I am the good shepherd. I know my own and my own know me, just as the Father knows me and I know the Father. And I lay down my life for the sheep.
Today, the Church commemorates one of the people I most admire, Óscar Arnulfo Romero, Archbishop of San Salvador, Martyr, (1917 – 1980). Romero’s sacrifice of self has had a great influence on my ministry.
Óscar Arnulfo Romero y Galdámez was born in 1917 in Ciudad Barrios, in the mountains of El Salvador, near the border with Honduras. Romero was a carpenter’s apprentice during his youth and worked in a gold mine to help support his family. He entered seminary while still very young and was ordained a priest in Rome in 1942.
Romero spent several years serving as a parish pastor and working with various apostolic groups. He helped introduce Alcoholics Anonymous in El Salvador. Eventually, he was appointed rector of the interdiocesan seminary in San Salvador, and remained in that post for 23 years.
He was consecrated bishop in 1970 and served as auxiliary bishop of San Salvador until 1974, when he became bishop of Santiago de María, a poor, rural diocese.
In 1977, Romero was named archbishop of San Salvador. Initially a political conservative, the murder of a priest-friend, Rutilio Grande, inspired him to become an advocate for the poor and oppressed in El Salvador. He fought against the human rights violations of the Revolutionary Government Junta and he eventually became a target of the government.
Father Jon Sobrino, one of the most prophetic and influential theologians in the church today, recalls his first encounter with Romero in March of 1977, the same day of the murder of Father Rutilio:
After Mass, Archbishop Romero asked us priests and sisters to remain in the church. Some of the campesinos stayed too, and naturally we made no discrimination. We held a planning session right then and there, in the late hours of the night, without waiting for the next day or a night’s rest. Archbishop Romero was visibly agitated. He seemed to be laboring under the responsibility of having to do something and not knowing exactly what to do. After all, the problem facing him was unheard of, and the question he asked us was elementary.
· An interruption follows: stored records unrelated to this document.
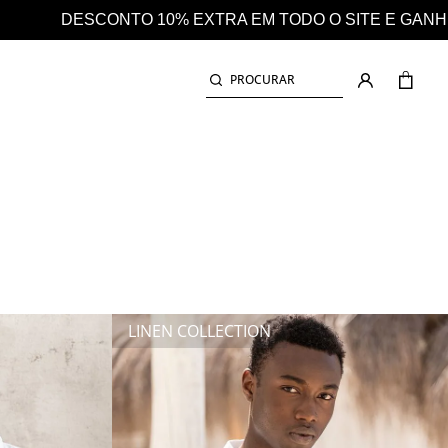
O O SITE E GANHE AINDA 25% EM CASHBACK EM TODA
PROCURAR
CAMISA BÁSICA EM POPELINA SLIM FIT
CAMISAS
LINEN COLLECTION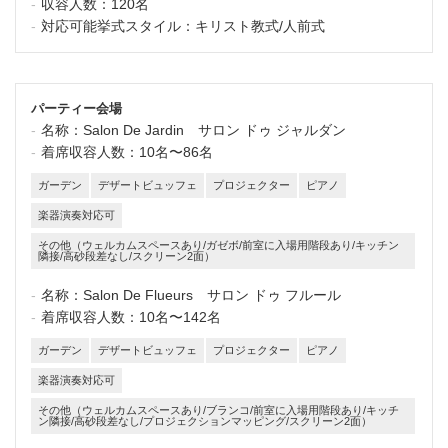
収容人数：
120名
対応可能挙式スタイル：
キリスト教式/人前式
パーティー会場
名称：
Salon De Jardin サロン ドゥ ジャルダン
着席収容人数：
10名〜86名
ガーデン
デザートビュッフェ
プロジェクター
ピアノ
楽器演奏対応可
その他（ウェルカムスペースあり/ガゼボ/前室に入場用階段あり/キッチン
隣接/高砂段差なし/スクリーン2面）
名称：
Salon De Flueurs サロン ドゥ フルール
着席収容人数：
10名〜142名
ガーデン
デザートビュッフェ
プロジェクター
ピアノ
楽器演奏対応可
その他（ウェルカムスペースあり/ブランコ/前室に入場用階段あり/キッチ
ン隣接/高砂段差なし/プロジェクションマッピング/スクリーン2面）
What should we and could we do, as a church, about Rutilio’s murder?
Agitated and perturbed, he was nevertheless ready to do whatever would be necessary, and I could see this. He must have been afraid, however. The hour had come in which he would have to face up to the powerful – the oligarchy and the government. I shall never forget how totally sincere he was in asking for our help – how his words came from the heart. An archbishop was asking us to help him – persons whom a few weeks before he had regarded as suspect, as Marxist!
I believe that the murder of Rutilio Grande was the occasion of the conversion of Archbishop Romero – as well as being for him the source of light and courage to follow in his new paths…Rutilio had been a problem for Archbishop Romero, then. In fact he was an enigma. Here was a virtuous, zealous, deeply believing priest. Yet this admirable priest’s approach to pastoral ministry was one that, at least in Archbishop Romero’s eyes, was simply incorrect and mistaken. It was this enigma, I think, that was solved the day Rutilio died…If Rutilio had died as Jesus had died, if he had shown that greatest of all love, the love required to lay down one’s very life for others – was this not because his life and mission had been like the life and mission of Jesus?…It was not Rutilio who ought to have changed, but himself, Óscar Romero.Robert LaSalle-Klein, ed. “My First Encounter with Archbishop Romero,” Jon Sobrino, Spiritual Writings (Maryknoll, New York: Orbis Books, 2018) p. 61-64
On March 24, 1980, Archbishop Romero was celebrating a mass in the chapel of the Hospital of Divine Providence. As he was about to elevate the bread and the wine during communion, he was gunned down by an assassin’s bullet, shot through the heart.
Minutes earlier he had said these words:
“We know that every effort to better a society, especially one that is so enmeshed in injustice and in sin, is an effort that God blesses, that God desires, that God demands of us.… I beg you all, dear brothers and sisters, let us look at these matters at this moment in our history with this hope, with this spirit of giving, of sacrifice, and let us do what we can. We can all do something, at least have a sense of understanding… all those longings for justice, peace and well-being that we experience on earth become realized for us if we enlighten them with Christian hope.”This is the homily Óscar Romero was delivering when he was killed. | America Magazine
Please remember the people of El Salvador today and keep them in your prayers. Many of them have fled there to escape the poverty, the evil, and the violence that still rages there today and seek asylum at our southern border. Despite all the political claims to the contrary, all they yearn for is a better life for themselves and their families.